However, mentors also need to be careful about their approach towards entrepreneurs, as their words could even discourage latter. Constructive criticism is what entrepreneurs need, which would not hurt their sentiments or shut down their ideas.
Investors Donning the Mentor Hat
Soemtimes investors, as a part of their investment offering, mentor start-ups. They come in with years of corporate experience and have a great understanding of the market, operational strategies etc. For Rajeev Menon, partner, Anthill Ventures, mentorship has been a rewarding experience. Sharing the lessons he has learnt from mentoring, he said, “In the best relationships, I’m mentoring founders and not the businesses. I’m not the boss, I’m offering them advice that they can choose to disagree with, as long as they are making progress, I’m happy.”

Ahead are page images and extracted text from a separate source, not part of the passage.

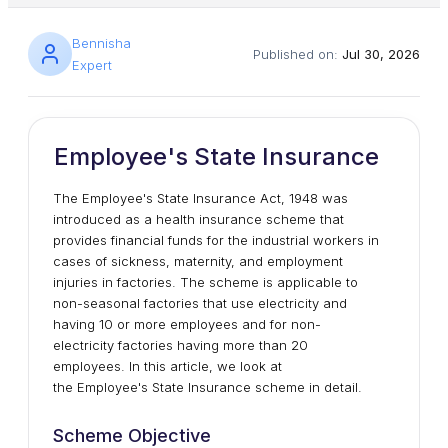
Bennisha
Published on:
Jul 30, 2026
Expert
Employee's State Insurance
The Employee's State Insurance Act, 1948 was
introduced as a health insurance scheme that
provides financial funds for the industrial workers in
cases of sickness, maternity, and employment
injuries in factories. The scheme is applicable to
non-seasonal factories that use electricity and
having 10 or more employees and for non-
electricity factories having more than 20
employees. In this article, we look at
the Employee's State Insurance scheme in detail.
Scheme Objective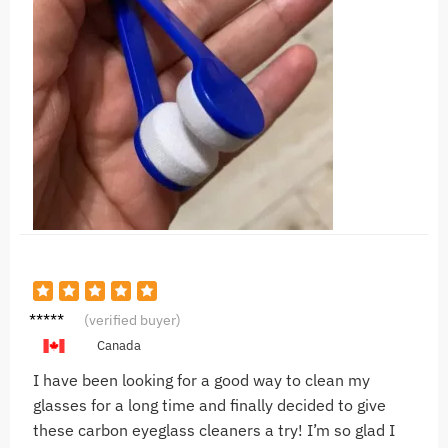
F***a
(verified buyer)
Canada
I have been looking for a good way to clean my
glasses for a long time and finally decided to give
these carbon eyeglass cleaners a try! I’m so glad I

It’s best for start-ups to accept a mentor’s advice, which could even be different from their philosophies. Menon believes that founders don’t need sugar-coated words and that it’s important for mentors to share feedback that is constructive yet honest. “It does not damage the self-confidence of the founders. Instead, it provides them guidance. A thin line separates a mentor from a tormentor,” he said.
Meanwhile, Sanjay Enishetty, MD & CEO, 50K Ventures, has a different story to tell. For them it got difficult to share feedback with start-up founders and thus, they have stopped mentoring start-ups as a company. “They end up defending their idea and refuse to take the feedback in the right way.”
Tactful Engagement is Key
A mentor’s words are golden words for a start-up founder. As part of incubator programs, startups always turn to the mentors for support. Incubators here much like its literal meaning, save early-stage startups from all sorts of problems. Dr Apoorv Ranjan Sharma, Co-Founder & President, Venture Catalysts, who has led and mentored more than 80 early-stage investments with high success track record, believes that incubators and mentors save start-ups from shocks.

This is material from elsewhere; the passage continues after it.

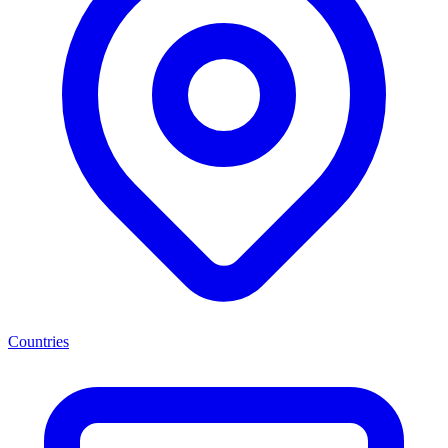
Countries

“You have to share facts with the founders and it has to be tactfully managed. The way the advice is shared matters a lot. If the feedback shared is based on data points and analysis and not gut feeling, start-ups will accept it no matter how hard it is,” he said.
At Venture Catalyst, they incubate many start-ups and Dr Sharma shares the three things start-ups expect of them – seed money, idea validation and business model validation. As mentors, they identify the gap areas and provide the start-ups with analysis that is backed by data. According to Dr Sharma, their job as mentors is to transform the weak areas of a start-up. “We open the doors for opportunities and open their mind. Mentors shouldn’t just advice start-ups, instead they should advice and facilitate help as that would have more weight,” said Dr Sharma.
When a mentor shares his/her insights with the entrepreneur, it usually comes from their own experience in the field. Muthu Singaram, a mentor to many start-ups, believes that when a mentor helps a mentee to form specific solutions, the emphasis always lies in helping the mentee come up with their own solutions. While they do guide the team through the whole process, they allow them to work through the issues themselves. “Mentors use their previous experience and gained-knowledge to build and present real-life “case-studies” that are closely related to the problems being faced by the start-up entrepreneurs,” he said.